QORA did not promise to return $ in exchange for investors QORAs, BUT here is what we hope he promised, don't we:
1 ) to not issue more than 10,000,000,000 QORAs
2 ) to be able to send and receive QORAs without consuming too much CPU,RAM,HDD
3 ) to be able to register names with QORAs
4 ) to allow exchanges to send and receive QORAs though relatively easy API
5 ) to not run away from half finished programming
6 ) to keep fixing bugs and making new features quickly (days/weeks vs quarters/years)
7 ) to keep QORA source code safe and hidden from clone masters
8 ) to not run new clones using same or similar code or same ideas by himself as competition with QORA
9 ) to not inject malware into QORA code
In addition to that it would be beneficial if he promised also one of those 2:
10 ) to not hold large amounts of QORAs and suddenly dump them all one day
11 ) if he holds large amounts then to provide price stability by establishing huge constant stable sell wall that is hard to break and would result in best distribution and price stability ever - impossible to pump => hard to dump
These are a lot of promises investors rely on.
In return investors get future opportunity to sell QORA for $.
Note that promissory note #11 can be given by any large holder of QORA especially if he is well known established user of bitcointalk, unlike QORA.
That note #11, if existed, could be very beneficial for currency future and healthy distribution.
So dear QORA whales, instead of thinking about free giveaways, think about giving promissory note #11 with some of your funds, just find the right ceiling and put huge safety wall.
There is nothing worse for inexperienced newbies with limited funds (just like me) than risk of losing it all and again. Flat price ceiling will give some assurance of liquidity and feeling of safety for all my retirement savings
That would be another vector of innovation would not it ?
From that point of view there is no big problem with "unfair" distribution as long as all whales act towards that common and simple to execute goal.
If I was creator of QORA I would keep 40% of all coins in price stability fund and make that pledge to keep price ceiling for as long as it lasts.
If investors won't trust me with that simple price stability promise then why would they trust me with more complicated implementation promises that I may not even be able to accomplish ?
Another benefit of "unfair" distribution is that whales can invest heavily into development.
It's much harder to get million people agree to support developer even if they have escrow mechanism.
I wonder if that is why NXT and BTC are so successful - concentration of capital and wise spending.
Big crowd is never wise spender or voter.
How about QORA ? We've got some concentration of capital here too. Use it to it's advantage.
Give me some through escrow and I will give you promissory note of using it to keep price ceiling.
We could even weekly vote on what price that ceiling should be set to.
Escrow could be released in chunks when existing sell wall is close to ending.
People would see Escrow balance and know that ceiling will still be there.
When Escrow balance comes to 0 - to da moon !!!
Re: "In what Universe does the valuation of a project depend on the method of funding and NOT its characteristics???"

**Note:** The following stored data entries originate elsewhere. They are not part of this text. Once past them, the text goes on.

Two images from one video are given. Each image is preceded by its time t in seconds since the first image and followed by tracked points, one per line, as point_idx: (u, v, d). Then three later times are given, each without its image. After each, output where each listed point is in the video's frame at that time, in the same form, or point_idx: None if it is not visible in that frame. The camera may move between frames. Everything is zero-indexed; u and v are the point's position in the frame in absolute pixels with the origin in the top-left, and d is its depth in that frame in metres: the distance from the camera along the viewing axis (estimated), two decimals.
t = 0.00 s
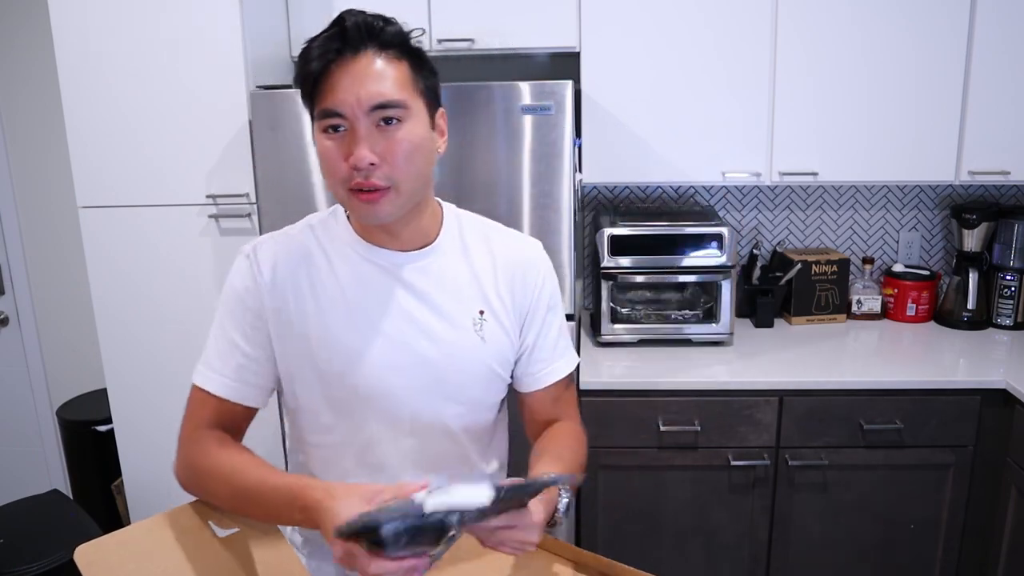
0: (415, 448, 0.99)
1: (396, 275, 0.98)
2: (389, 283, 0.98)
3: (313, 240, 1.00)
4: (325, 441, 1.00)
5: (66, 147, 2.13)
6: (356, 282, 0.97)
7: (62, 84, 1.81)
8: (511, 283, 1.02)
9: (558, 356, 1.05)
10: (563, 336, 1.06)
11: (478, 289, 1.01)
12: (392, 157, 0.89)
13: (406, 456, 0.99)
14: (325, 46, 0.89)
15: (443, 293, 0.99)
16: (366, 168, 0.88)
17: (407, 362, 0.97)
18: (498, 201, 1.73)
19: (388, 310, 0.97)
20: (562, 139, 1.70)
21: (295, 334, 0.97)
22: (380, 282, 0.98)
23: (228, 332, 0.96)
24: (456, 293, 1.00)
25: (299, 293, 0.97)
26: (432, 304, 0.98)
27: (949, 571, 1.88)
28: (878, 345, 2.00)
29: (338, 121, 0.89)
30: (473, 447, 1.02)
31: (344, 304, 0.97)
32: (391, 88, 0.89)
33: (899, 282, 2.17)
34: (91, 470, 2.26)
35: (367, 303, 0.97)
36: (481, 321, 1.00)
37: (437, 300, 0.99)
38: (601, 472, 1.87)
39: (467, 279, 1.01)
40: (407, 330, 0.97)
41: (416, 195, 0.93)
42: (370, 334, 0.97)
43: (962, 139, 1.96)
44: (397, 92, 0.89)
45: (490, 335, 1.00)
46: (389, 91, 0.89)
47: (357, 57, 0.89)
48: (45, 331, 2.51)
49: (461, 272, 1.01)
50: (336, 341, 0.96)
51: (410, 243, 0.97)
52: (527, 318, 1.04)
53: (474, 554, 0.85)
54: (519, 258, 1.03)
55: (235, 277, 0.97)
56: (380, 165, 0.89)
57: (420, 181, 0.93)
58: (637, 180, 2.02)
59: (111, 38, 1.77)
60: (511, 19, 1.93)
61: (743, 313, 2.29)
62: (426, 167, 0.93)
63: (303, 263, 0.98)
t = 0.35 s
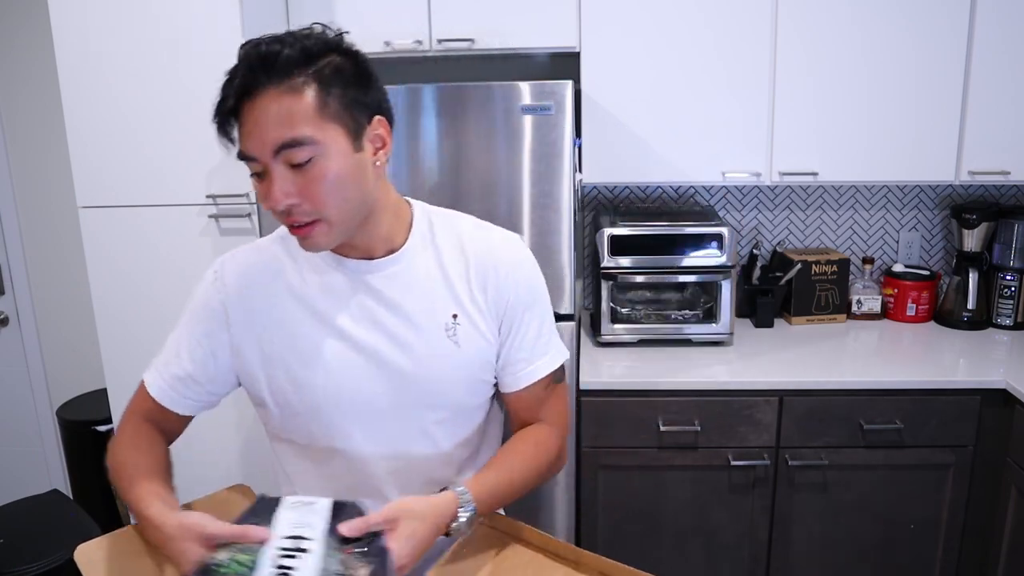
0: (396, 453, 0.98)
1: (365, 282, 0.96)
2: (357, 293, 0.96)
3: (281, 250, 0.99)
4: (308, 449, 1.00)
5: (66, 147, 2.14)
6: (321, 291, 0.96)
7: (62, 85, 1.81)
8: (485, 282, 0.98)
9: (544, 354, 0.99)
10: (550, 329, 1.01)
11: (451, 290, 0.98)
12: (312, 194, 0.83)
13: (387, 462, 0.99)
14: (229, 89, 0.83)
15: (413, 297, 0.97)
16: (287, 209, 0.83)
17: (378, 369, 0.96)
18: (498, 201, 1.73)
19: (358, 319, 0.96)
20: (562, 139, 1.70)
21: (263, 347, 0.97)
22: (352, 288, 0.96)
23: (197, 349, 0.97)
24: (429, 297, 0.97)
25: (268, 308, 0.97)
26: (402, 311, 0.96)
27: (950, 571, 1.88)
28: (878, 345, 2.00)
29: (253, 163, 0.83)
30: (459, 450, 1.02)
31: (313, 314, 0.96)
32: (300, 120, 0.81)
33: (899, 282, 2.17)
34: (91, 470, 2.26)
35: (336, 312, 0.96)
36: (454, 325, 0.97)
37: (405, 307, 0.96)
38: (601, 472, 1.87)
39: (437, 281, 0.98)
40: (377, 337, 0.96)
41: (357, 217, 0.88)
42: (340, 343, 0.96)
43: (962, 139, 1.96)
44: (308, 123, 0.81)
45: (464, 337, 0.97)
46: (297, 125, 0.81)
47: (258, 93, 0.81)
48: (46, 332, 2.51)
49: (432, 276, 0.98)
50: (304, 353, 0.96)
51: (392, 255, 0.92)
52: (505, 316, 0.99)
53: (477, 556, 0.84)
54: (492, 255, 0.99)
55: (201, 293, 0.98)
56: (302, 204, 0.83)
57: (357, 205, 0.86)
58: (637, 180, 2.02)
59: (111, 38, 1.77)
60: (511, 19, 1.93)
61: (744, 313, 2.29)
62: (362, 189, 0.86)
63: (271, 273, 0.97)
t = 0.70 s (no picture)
0: (371, 465, 0.96)
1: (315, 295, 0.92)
2: (310, 310, 0.92)
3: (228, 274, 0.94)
4: (279, 473, 0.97)
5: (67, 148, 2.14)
6: (273, 312, 0.92)
7: (62, 85, 1.81)
8: (437, 278, 0.95)
9: (505, 338, 0.95)
10: (511, 313, 0.96)
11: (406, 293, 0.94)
12: (266, 228, 0.78)
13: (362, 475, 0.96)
14: (168, 114, 0.74)
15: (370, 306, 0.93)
16: (239, 246, 0.78)
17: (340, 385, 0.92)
18: (498, 201, 1.73)
19: (313, 336, 0.92)
20: (562, 139, 1.70)
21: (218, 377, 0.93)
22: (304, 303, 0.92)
23: (146, 388, 0.92)
24: (384, 303, 0.93)
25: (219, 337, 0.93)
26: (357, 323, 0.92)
27: (950, 571, 1.88)
28: (878, 345, 2.00)
29: (198, 197, 0.77)
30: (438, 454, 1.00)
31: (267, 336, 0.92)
32: (248, 154, 0.75)
33: (899, 282, 2.17)
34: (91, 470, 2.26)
35: (286, 333, 0.92)
36: (410, 329, 0.93)
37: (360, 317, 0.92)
38: (601, 472, 1.87)
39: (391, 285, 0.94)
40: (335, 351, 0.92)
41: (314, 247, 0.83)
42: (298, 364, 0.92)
43: (962, 139, 1.96)
44: (260, 157, 0.75)
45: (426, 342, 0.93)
46: (249, 158, 0.75)
47: (203, 125, 0.73)
48: (47, 332, 2.52)
49: (384, 281, 0.94)
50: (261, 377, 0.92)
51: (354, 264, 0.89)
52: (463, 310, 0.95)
53: (477, 554, 0.84)
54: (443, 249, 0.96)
55: (145, 327, 0.93)
56: (254, 239, 0.78)
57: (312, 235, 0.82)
58: (637, 180, 2.02)
59: (111, 38, 1.77)
60: (511, 19, 1.93)
61: (744, 313, 2.29)
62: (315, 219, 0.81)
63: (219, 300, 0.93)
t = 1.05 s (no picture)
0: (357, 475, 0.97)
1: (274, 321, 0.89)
2: (272, 341, 0.89)
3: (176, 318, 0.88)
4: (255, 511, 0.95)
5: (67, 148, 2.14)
6: (233, 350, 0.88)
7: (62, 85, 1.81)
8: (386, 281, 0.97)
9: (456, 323, 0.99)
10: (456, 299, 1.01)
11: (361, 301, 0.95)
12: (261, 277, 0.79)
13: (349, 488, 0.97)
14: (147, 181, 0.69)
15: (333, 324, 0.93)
16: (233, 302, 0.79)
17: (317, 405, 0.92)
18: (498, 201, 1.73)
19: (282, 366, 0.90)
20: (562, 139, 1.70)
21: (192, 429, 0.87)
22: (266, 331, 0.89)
23: (113, 455, 0.85)
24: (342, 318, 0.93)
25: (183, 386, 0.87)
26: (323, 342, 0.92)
27: (950, 571, 1.88)
28: (878, 345, 2.01)
29: (184, 261, 0.74)
30: (413, 449, 1.03)
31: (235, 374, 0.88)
32: (245, 218, 0.74)
33: (899, 282, 2.17)
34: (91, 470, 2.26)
35: (246, 370, 0.89)
36: (372, 339, 0.94)
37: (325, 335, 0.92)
38: (601, 472, 1.87)
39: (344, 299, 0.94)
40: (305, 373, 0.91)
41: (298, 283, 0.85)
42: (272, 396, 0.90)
43: (962, 139, 1.96)
44: (252, 218, 0.75)
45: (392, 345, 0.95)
46: (242, 222, 0.74)
47: (195, 190, 0.70)
48: (47, 332, 2.52)
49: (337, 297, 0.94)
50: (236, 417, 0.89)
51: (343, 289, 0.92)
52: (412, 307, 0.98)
53: (480, 555, 0.85)
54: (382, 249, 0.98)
55: (101, 392, 0.84)
56: (247, 291, 0.79)
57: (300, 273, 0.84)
58: (637, 180, 2.02)
59: (110, 39, 1.77)
60: (511, 19, 1.93)
61: (744, 313, 2.29)
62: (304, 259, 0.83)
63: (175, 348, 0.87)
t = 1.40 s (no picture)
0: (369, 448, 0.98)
1: (301, 296, 0.91)
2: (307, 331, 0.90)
3: (212, 283, 0.86)
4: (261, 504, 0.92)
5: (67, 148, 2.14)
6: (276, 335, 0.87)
7: (62, 85, 1.81)
8: (403, 285, 1.01)
9: (459, 329, 1.06)
10: (460, 307, 1.09)
11: (379, 281, 0.98)
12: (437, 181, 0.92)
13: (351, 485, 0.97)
14: (382, 78, 0.84)
15: (356, 303, 0.95)
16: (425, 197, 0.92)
17: (355, 371, 0.93)
18: (498, 201, 1.73)
19: (316, 336, 0.91)
20: (562, 139, 1.70)
21: (234, 393, 0.84)
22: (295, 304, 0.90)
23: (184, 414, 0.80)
24: (363, 295, 0.96)
25: (225, 347, 0.84)
26: (351, 314, 0.94)
27: (950, 571, 1.88)
28: (878, 345, 2.00)
29: (421, 148, 0.88)
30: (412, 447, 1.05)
31: (278, 340, 0.87)
32: (442, 123, 0.89)
33: (899, 282, 2.17)
34: (90, 470, 2.26)
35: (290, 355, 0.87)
36: (393, 336, 0.97)
37: (350, 313, 0.94)
38: (601, 472, 1.87)
39: (360, 282, 0.96)
40: (342, 345, 0.92)
41: (392, 232, 0.94)
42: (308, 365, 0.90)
43: (962, 139, 1.96)
44: (439, 128, 0.89)
45: (413, 322, 0.99)
46: (434, 127, 0.88)
47: (429, 96, 0.86)
48: (47, 332, 2.51)
49: (358, 277, 0.97)
50: (283, 388, 0.84)
51: (396, 238, 0.97)
52: (427, 287, 1.04)
53: (482, 554, 0.85)
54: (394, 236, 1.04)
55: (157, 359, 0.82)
56: (428, 193, 0.92)
57: (395, 219, 0.92)
58: (636, 180, 2.02)
59: (110, 39, 1.77)
60: (512, 20, 1.93)
61: (744, 313, 2.29)
62: (398, 205, 0.91)
63: (213, 312, 0.85)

In Crypto-Universe risk greatly depends on method of funding because good quick anonymous distribution is hard to solve problem. It's hard not only in implementation, but also in choosing general direction: equal vs concentrated.
The reason why you want equal distribution is because there is risk that evil central bankers hide behind several whales and destroy currencies by creating price waves that prevent normal use by small people for savings and commerce.

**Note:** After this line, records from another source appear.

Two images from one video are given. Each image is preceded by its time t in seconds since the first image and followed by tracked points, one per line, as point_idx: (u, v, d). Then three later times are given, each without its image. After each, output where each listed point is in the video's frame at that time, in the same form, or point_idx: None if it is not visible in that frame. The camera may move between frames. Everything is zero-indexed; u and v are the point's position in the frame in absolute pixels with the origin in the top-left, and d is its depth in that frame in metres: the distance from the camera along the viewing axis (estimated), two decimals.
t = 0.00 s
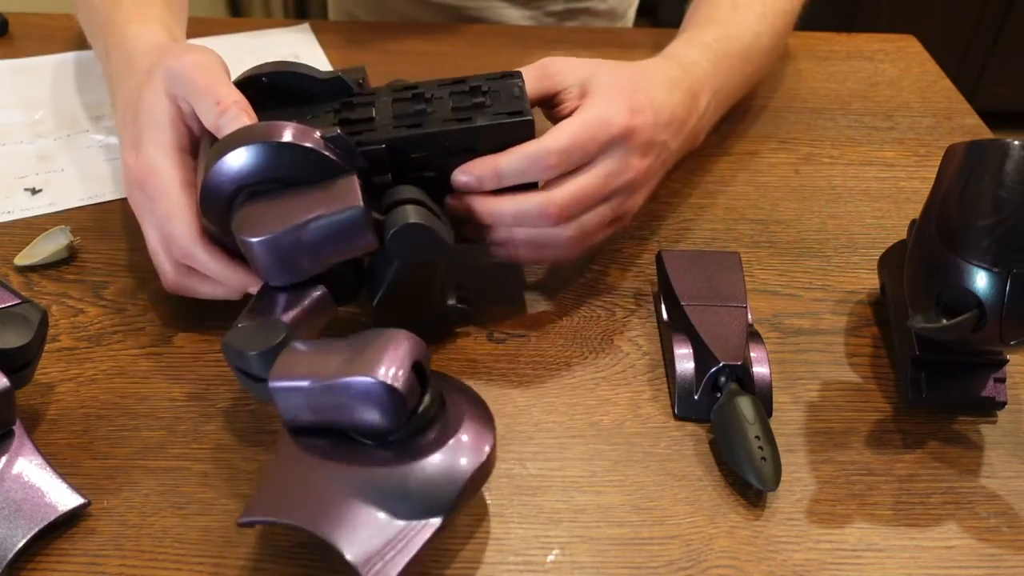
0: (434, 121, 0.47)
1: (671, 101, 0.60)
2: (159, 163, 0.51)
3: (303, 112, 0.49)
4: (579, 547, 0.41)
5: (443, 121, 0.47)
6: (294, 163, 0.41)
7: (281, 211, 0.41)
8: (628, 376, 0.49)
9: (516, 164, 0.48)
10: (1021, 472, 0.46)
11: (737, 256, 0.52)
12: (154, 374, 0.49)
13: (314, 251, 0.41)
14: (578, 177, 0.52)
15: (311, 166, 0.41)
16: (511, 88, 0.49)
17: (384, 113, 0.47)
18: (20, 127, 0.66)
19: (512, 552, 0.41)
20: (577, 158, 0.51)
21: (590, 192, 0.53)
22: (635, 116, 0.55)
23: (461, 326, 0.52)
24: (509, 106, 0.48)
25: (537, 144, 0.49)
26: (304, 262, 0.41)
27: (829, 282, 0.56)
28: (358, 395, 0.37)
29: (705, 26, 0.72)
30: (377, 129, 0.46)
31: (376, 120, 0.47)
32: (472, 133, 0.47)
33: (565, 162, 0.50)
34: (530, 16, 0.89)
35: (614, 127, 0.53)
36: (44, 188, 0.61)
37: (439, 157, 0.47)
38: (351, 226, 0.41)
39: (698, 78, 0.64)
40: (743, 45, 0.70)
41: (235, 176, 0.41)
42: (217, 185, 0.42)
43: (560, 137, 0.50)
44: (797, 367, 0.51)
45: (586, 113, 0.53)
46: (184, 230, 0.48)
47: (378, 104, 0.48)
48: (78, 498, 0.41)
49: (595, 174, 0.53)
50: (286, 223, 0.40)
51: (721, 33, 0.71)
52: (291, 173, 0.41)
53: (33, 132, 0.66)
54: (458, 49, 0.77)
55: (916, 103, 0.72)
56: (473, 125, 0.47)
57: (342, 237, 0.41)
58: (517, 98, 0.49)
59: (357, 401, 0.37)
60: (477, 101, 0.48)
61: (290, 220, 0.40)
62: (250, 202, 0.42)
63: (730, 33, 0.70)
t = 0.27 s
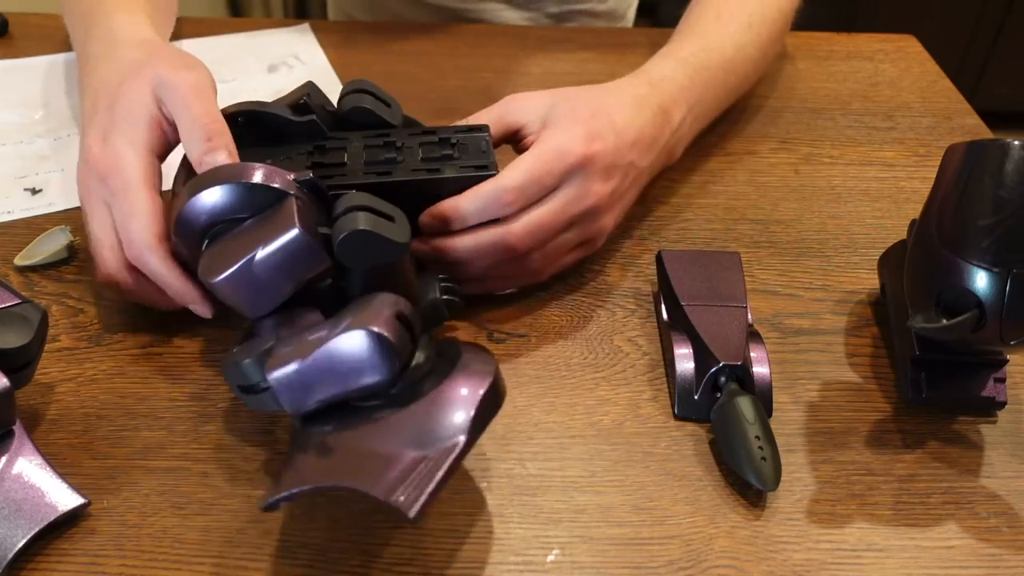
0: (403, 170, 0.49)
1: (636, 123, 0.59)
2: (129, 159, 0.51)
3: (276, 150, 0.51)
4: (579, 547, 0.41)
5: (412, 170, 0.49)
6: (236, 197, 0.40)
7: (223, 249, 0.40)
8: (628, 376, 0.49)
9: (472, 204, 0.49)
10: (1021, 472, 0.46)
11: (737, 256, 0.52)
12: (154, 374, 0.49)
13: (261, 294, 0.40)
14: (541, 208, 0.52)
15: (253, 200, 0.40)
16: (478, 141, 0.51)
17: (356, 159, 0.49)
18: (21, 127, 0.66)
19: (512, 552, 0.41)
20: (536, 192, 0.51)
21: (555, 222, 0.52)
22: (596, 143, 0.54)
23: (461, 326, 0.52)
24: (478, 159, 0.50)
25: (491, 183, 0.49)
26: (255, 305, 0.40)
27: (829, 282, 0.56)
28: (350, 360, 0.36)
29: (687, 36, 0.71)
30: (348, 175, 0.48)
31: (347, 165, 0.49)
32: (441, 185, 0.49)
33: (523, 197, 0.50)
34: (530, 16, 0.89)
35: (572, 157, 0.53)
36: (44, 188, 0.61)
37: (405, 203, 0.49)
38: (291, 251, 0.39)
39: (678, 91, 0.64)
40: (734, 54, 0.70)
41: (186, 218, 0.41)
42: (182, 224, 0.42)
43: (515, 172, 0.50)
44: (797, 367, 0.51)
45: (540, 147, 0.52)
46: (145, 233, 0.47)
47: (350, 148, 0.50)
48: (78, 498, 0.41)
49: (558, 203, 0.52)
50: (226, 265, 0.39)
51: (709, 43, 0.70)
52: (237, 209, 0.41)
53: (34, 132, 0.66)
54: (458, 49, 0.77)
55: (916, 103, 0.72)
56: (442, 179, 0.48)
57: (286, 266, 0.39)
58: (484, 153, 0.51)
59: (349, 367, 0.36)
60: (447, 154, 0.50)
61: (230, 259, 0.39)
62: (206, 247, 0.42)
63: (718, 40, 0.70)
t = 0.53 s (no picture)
0: (397, 174, 0.49)
1: (679, 97, 0.55)
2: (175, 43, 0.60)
3: (272, 152, 0.51)
4: (579, 548, 0.41)
5: (406, 174, 0.49)
6: (236, 200, 0.45)
7: (220, 248, 0.45)
8: (628, 376, 0.49)
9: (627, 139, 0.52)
10: (1021, 472, 0.46)
11: (737, 256, 0.52)
12: (154, 374, 0.49)
13: (255, 291, 0.44)
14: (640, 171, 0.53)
15: (252, 206, 0.45)
16: (473, 145, 0.52)
17: (351, 162, 0.50)
18: (20, 127, 0.66)
19: (512, 552, 0.41)
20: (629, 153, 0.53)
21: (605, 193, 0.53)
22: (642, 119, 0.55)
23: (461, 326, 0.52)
24: (472, 163, 0.51)
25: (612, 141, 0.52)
26: (244, 301, 0.45)
27: (829, 282, 0.56)
28: (366, 343, 0.39)
29: None
30: (343, 178, 0.49)
31: (341, 168, 0.50)
32: (435, 188, 0.49)
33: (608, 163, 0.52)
34: (529, 16, 0.89)
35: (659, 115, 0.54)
36: (44, 188, 0.61)
37: (398, 207, 0.50)
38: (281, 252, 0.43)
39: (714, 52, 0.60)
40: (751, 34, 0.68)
41: (190, 220, 0.46)
42: (177, 226, 0.47)
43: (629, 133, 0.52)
44: (797, 367, 0.51)
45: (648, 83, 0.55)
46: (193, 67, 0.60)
47: (345, 151, 0.51)
48: (78, 498, 0.41)
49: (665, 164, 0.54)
50: (225, 264, 0.44)
51: None
52: (237, 213, 0.46)
53: (33, 132, 0.66)
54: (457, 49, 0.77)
55: (916, 103, 0.72)
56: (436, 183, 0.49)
57: (274, 267, 0.44)
58: (479, 157, 0.51)
59: (364, 350, 0.40)
60: (442, 158, 0.50)
61: (225, 257, 0.44)
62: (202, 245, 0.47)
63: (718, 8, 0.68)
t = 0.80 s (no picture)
0: (398, 174, 0.49)
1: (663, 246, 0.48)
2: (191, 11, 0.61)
3: (273, 152, 0.51)
4: (579, 547, 0.41)
5: (406, 174, 0.50)
6: (236, 200, 0.45)
7: (220, 249, 0.45)
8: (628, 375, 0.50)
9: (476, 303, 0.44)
10: (1020, 473, 0.46)
11: (737, 257, 0.52)
12: (154, 374, 0.49)
13: (255, 291, 0.45)
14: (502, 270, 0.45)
15: (252, 206, 0.46)
16: (473, 145, 0.52)
17: (352, 162, 0.50)
18: (21, 127, 0.66)
19: (512, 552, 0.41)
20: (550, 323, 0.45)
21: (548, 304, 0.46)
22: (572, 217, 0.46)
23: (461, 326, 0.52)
24: (473, 163, 0.51)
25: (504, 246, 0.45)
26: (245, 302, 0.45)
27: (828, 282, 0.56)
28: (367, 342, 0.41)
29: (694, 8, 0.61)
30: (344, 178, 0.49)
31: (342, 168, 0.50)
32: (435, 188, 0.49)
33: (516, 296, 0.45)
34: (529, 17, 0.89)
35: (591, 212, 0.46)
36: (45, 188, 0.61)
37: (398, 207, 0.50)
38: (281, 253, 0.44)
39: (685, 111, 0.54)
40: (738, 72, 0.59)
41: (190, 221, 0.47)
42: (177, 226, 0.47)
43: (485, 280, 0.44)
44: (797, 367, 0.51)
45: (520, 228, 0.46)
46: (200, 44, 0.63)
47: (345, 151, 0.51)
48: (78, 498, 0.41)
49: (594, 306, 0.44)
50: (225, 265, 0.44)
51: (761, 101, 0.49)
52: (237, 214, 0.46)
53: (34, 132, 0.66)
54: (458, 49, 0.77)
55: (916, 103, 0.72)
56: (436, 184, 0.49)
57: (274, 266, 0.44)
58: (479, 157, 0.51)
59: (365, 350, 0.41)
60: (442, 158, 0.51)
61: (226, 257, 0.44)
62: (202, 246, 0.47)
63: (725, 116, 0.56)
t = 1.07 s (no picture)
0: (398, 174, 0.50)
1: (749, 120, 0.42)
2: None
3: (273, 152, 0.51)
4: (580, 547, 0.41)
5: (406, 174, 0.50)
6: (238, 201, 0.46)
7: (223, 250, 0.45)
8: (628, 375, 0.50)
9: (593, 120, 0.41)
10: (1020, 472, 0.46)
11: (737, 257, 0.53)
12: (155, 374, 0.49)
13: (257, 290, 0.45)
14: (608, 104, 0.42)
15: (253, 207, 0.46)
16: (473, 145, 0.52)
17: (352, 162, 0.50)
18: (21, 127, 0.66)
19: (513, 551, 0.41)
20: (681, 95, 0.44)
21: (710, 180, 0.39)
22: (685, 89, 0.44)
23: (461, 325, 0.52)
24: (473, 163, 0.51)
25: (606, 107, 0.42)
26: (247, 301, 0.46)
27: (828, 282, 0.56)
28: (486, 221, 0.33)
29: None
30: (344, 178, 0.49)
31: (342, 168, 0.50)
32: (435, 189, 0.50)
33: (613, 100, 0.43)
34: (530, 17, 0.89)
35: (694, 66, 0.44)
36: (45, 188, 0.61)
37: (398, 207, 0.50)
38: (284, 253, 0.44)
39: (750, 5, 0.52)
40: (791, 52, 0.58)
41: (191, 222, 0.46)
42: (177, 226, 0.47)
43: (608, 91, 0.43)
44: (797, 367, 0.51)
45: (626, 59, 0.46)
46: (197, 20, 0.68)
47: (345, 152, 0.51)
48: (79, 498, 0.41)
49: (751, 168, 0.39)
50: (228, 265, 0.45)
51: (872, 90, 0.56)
52: (238, 214, 0.46)
53: (34, 132, 0.66)
54: (458, 49, 0.77)
55: (916, 104, 0.73)
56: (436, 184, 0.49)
57: (276, 266, 0.45)
58: (479, 158, 0.51)
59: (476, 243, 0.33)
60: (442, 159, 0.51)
61: (229, 258, 0.45)
62: (202, 247, 0.47)
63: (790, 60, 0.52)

The reason why you want concentrated distribution in good hands (not central bankers) is that these hands will provide price stability and funding of development.
May be QORA and BCNext are still looking for these good hands ... are most QORAs in good hands ?
I've got good hands...
You guys really expect 70x return on an escrowed IPO with no risk?
come on guys, lets be realistic here
Did you expect a *2000ROI for NXT even though it started with a much worse client?
Wizzard I've seen you around a lot and I expect more from a Sr. member.
You know full well that NXT had no escrow, no pictures, no proof, nothing.
It was a big risk. Therefor it deserved a big reward (I will admit 2000x or more is a bit extreme and ridiculous).
What I said still stands, there was very little risk involved in the Qora IPO except for opportunity risk while your funds were tied up in escrow.
Make sure you don't fry your brain with all that highly academical finance analysis... are you even listening to yourself type?!?!?
In what Universe does the valuation of a project depend on the method of funding and NOT its characteristics???
In what world is that not a factor? On one hand you are saying that I don't understand business fundamentals and then on the other hand you are saying something that proves you don't.
http://en.wikipedia.org/wiki/Risk-based_pricingIn simplest terms:
The interest rate on a loan is determined not only by the time value of money, but also by the lender's estimate of the probability that the borrower will default on the loan.
In this instance the loan is the IPO funds, and the interest is your return (or ROI).
Risk is always a factor in determining rewards. There can be no reward without risk. Greater risk, greater reward.... I'm not sure why I had to say that.
Anyway, please stop trying to mince my words now, I'm not trying to
detract from the benefit of Qora or its feature set, I'm only questioning the thought process of listening to a group of Qora holders who got together to
arbitrarily set a price for Qora, independent of the market.
You obviously have a biased opinion on the matter as you hold Qora and its in your best interests to agree on that price.